Public Release: 

Instant start-up for PCs

New Scientist

"WHY can't a PC simply turn on like a TV?" It's the question that has been bugging people who use multimedia PCs as the heart of their home entertainment systems.

When they want to watch TV, play a DVD, listen to internet radio or play CDs and MP3s, they have to spend fruitless minutes watching the Windows egg timer while the PC boots up. Not any more.

In a direct challenge to PCs running Microsoft's Windows XP Media Center, InterVideo of California last week launched the InstantOn PC. Instead of having to wait for Windows to boot, the technology allows all a PC's entertainment functions- TV, DVD, CD, MP3, radio- to be run on a pared-down version of the open-source Linux operating system, called LinDVD.

Rather than sitting on a hard drive, LinDVD is small enough to be held in a read-only memory chip and boots in 10 seconds flat. "For consumer electronics activities, the InstantOn PC is strictly Linux. It simply uses Windows for the slower drudge work like word processing," said InterVideo spokesman Andy Marken, speaking at the Consumer Electronics Show in Las Vegas last week.

InterVideo is best known for a piece of software called WinDVD that lets Windows PCs play DVD movie discs. But its Linux-based LinDVD operating system also plays MP3 music and streams video onto TV screens or hard disc. As it's small enough to be stored in a memory chip, LinDVD can be switched on and off quickly, as there is no need to retrieve any of it from a hard drive.

InterVideo developed the InstantOn technology in collaboration with Intel, IBM and Sony. Its system lets LinDVD and Windows coexist in the same computer, running on a Pentium 4 processor and a minimum of 128 megabytes of RAM.

When the "on" button is pressed, the software loads in less than10 seconds, giving all but instant access to TV, CDs or DVD movies. MP3s, photos and videos filed by Windows will also be accessible in this mode. But if the user wants to do some work, they use a remote control to switch off the LinDVD software and the PC re-boots to run Windows.

InterVideo is planning to take InstantOn technology beyond the domestic computing arena.

For instance, it has also worked with Sharp of Japan to produce the soon-to-be-launched InstantOn Notebook PC, which in LinDVD mode also boots in 10 seconds. "By PC standards that's instant," says Barbara Finn of InterVideo. "With Windows XP the same box takes minutes."

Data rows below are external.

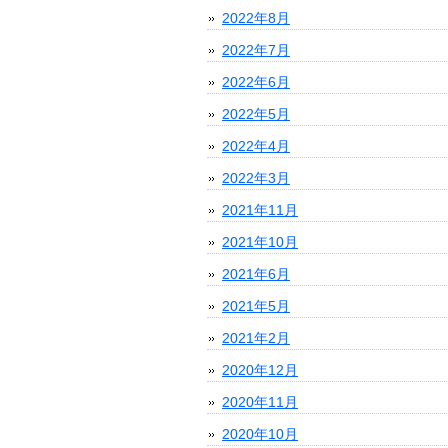
2022年8月
2022年7月
2022年6月
2022年5月
2022年4月
2022年3月
2021年11月
2021年10月
2021年6月
2021年5月
2021年2月
2020年12月
2020年11月
2020年10月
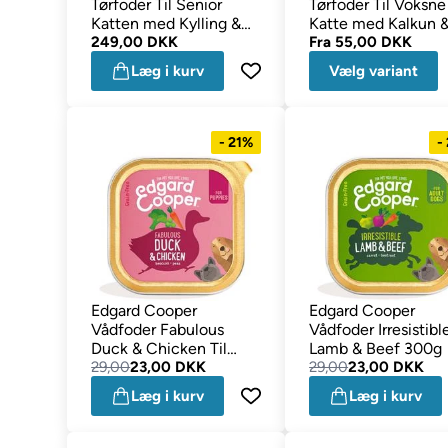
Tørfoder Til Senior
Tørfoder Til Voksne
Katten med Kylling &
Katte med Kalkun 
Kalkun 2kg
249,00 DKK
Kylling
Fra
55,00 DKK
Læg i kurv
Vælg variant
- 21%
-
Edgard Cooper
Edgard Cooper
Vådfoder Fabulous
Vådfoder Irresistibl
Duck & Chicken Til
Lamb & Beef 300g
Hvalpe 300g
29,00
23,00 DKK
29,00
23,00 DKK
Læg i kurv
Læg i kurv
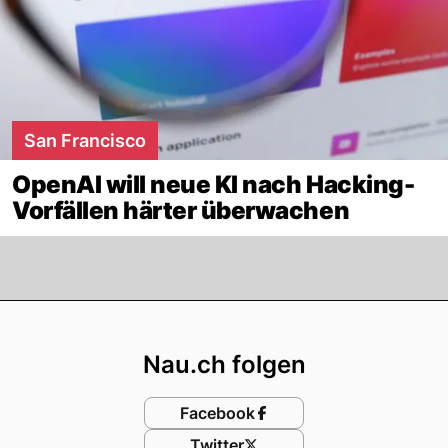
San Francisco
OpenAI will neue KI nach Hacking-
Vorfällen härter überwachen
Footer
Nau.ch folgen
Facebook
Twitter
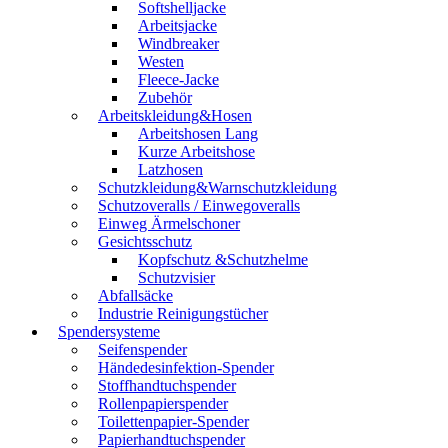
Softshelljacke
Arbeitsjacke
Windbreaker
Westen
Fleece-Jacke
Zubehör
Arbeitskleidung&Hosen
Arbeitshosen Lang
Kurze Arbeitshose
Latzhosen
Schutzkleidung&Warnschutzkleidung
Schutzoveralls / Einwegoveralls
Einweg Ärmelschoner
Gesichtsschutz
Kopfschutz &Schutzhelme
Schutzvisier
Abfallsäcke
Industrie Reinigungstücher
Spendersysteme
Seifenspender
Händedesinfektion-Spender
Stoffhandtuchspender
Rollenpapierspender
Toilettenpapier-Spender
Papierhandtuchspender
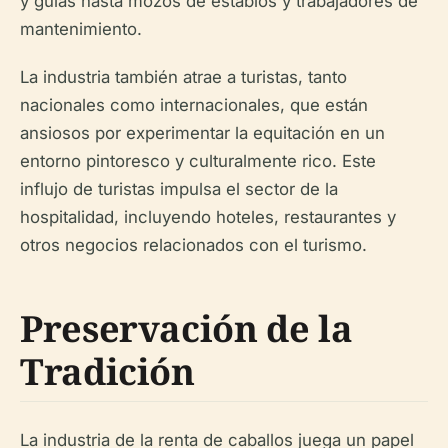
y guías hasta mozos de establos y trabajadores de
mantenimiento.
La industria también atrae a turistas, tanto
nacionales como internacionales, que están
ansiosos por experimentar la equitación en un
entorno pintoresco y culturalmente rico. Este
influjo de turistas impulsa el sector de la
hospitalidad, incluyendo hoteles, restaurantes y
otros negocios relacionados con el turismo.
Preservación de la
Tradición
La industria de la renta de caballos juega un papel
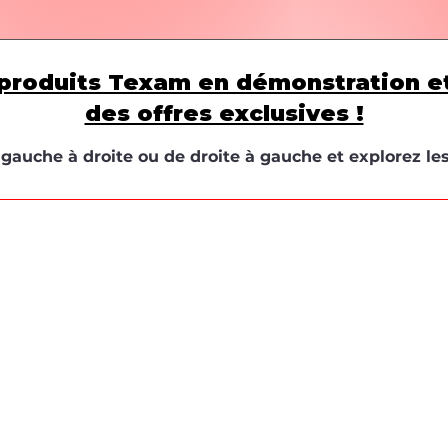
produits Texam en démonstration e
des offres exclusives !
e gauche à droite ou de droite à gauche et explorez le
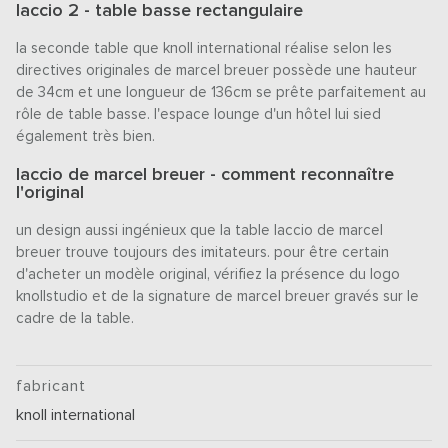
laccio 2 - table basse rectangulaire
la seconde table que knoll international réalise selon les
directives originales de marcel breuer possède une hauteur
de 34cm et une longueur de 136cm se prête parfaitement au
rôle de table basse. l'espace lounge d'un hôtel lui sied
également très bien.
laccio de marcel breuer - comment reconnaître
l'original
un design aussi ingénieux que la table laccio de marcel
breuer trouve toujours des imitateurs. pour être certain
d'acheter un modèle original, vérifiez la présence du logo
knollstudio et de la signature de marcel breuer gravés sur le
cadre de la table.
fabricant
knoll international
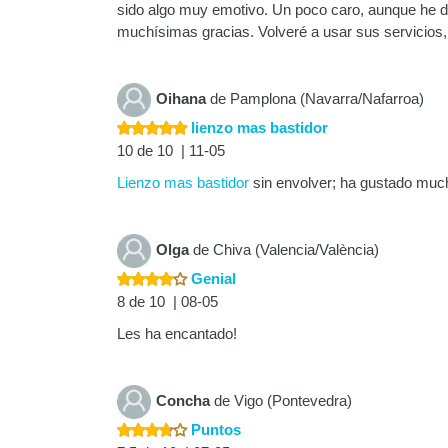
sido algo muy emotivo. Un poco caro, aunque he de
muchísimas gracias. Volveré a usar sus servicios,
Oihana
de Pamplona (Navarra/Nafarroa)
lienzo mas bastidor
10 de 10 | 11-05
Lienzo mas bastidor
sin envolver; ha gustado much
Olga
de Chiva (Valencia/València)
Genial
8 de 10 | 08-05
Les ha encantado!
Concha
de Vigo (Pontevedra)
Puntos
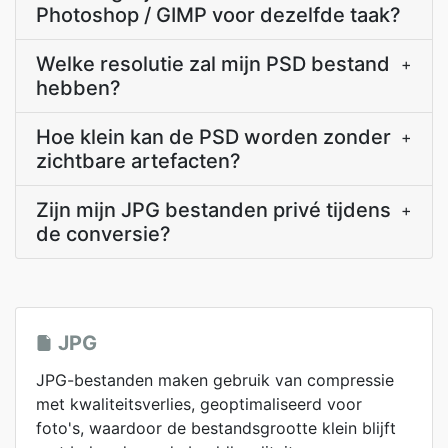
Photoshop / GIMP voor dezelfde taak?
Welke resolutie zal mijn PSD bestand
+
hebben?
Hoe klein kan de PSD worden zonder
+
zichtbare artefacten?
Zijn mijn JPG bestanden privé tijdens
+
de conversie?
JPG
JPG-bestanden maken gebruik van compressie
met kwaliteitsverlies, geoptimaliseerd voor
foto's, waardoor de bestandsgrootte klein blijft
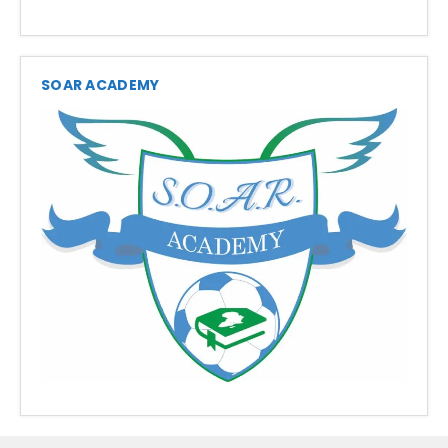
SOAR ACADEMY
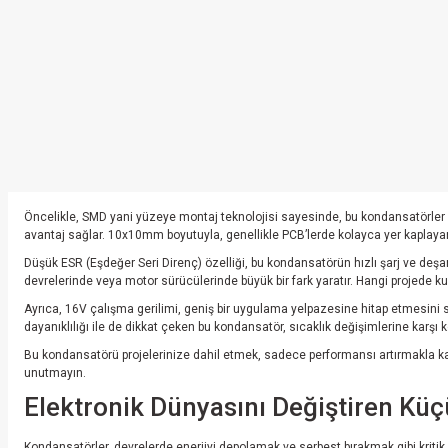
Öncelikle, SMD yani yüzeye montaj teknolojisi sayesinde, bu kondansatörler he
avantaj sağlar. 10x10mm boyutuyla, genellikle PCB’lerde kolayca yer kaplayar
Düşük ESR (Eşdeğer Seri Direnç) özelliği, bu kondansatörün hızlı şarj ve deş
devrelerinde veya motor sürücülerinde büyük bir fark yaratır. Hangi projede ku
Ayrıca, 16V çalışma gerilimi, geniş bir uygulama yelpazesine hitap etmesini sa
dayanıklılığı ile de dikkat çeken bu kondansatör, sıcaklık değişimlerine karşı 
Bu kondansatörü projelerinize dahil etmek, sadece performansı artırmakla kalmaz
unutmayın.
Elektronik Dünyasını Değiştiren Kü
Kondansatörler, devrelerde enerjiyi depolamak ve serbest bırakmak gibi kritik b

The InstantOn PC represents a direct challenge to Microsoft's Windows XP Media Center, a version of XP that lets a PC run entertainment and office programs at the same time.

The software makes boot-up faster by "pre-fetching" chunks of software from the hard disc while the PC is booting drivers for peripherals such as scanners and printers. Boot-up should take less than 30 seconds, says Microsoft, but most PC owners with multiple add-ons, such as cameras, TV tuners, broadband modems and various USB storage devices, have to wait some minutes.

Microsoft doesn't see boot times as a problem. "We find that most people never turn their Media Center PCs off," says Paul Randle, Windows XP product manager. "I don't even turn mine off when I go away for the weekend. So boot time is not an issue."

This attitude will not please greener consumers. In 2002, a Cornell University study calculated that the US could switch off seven power stations if TVs, videos and computers were not left on standby.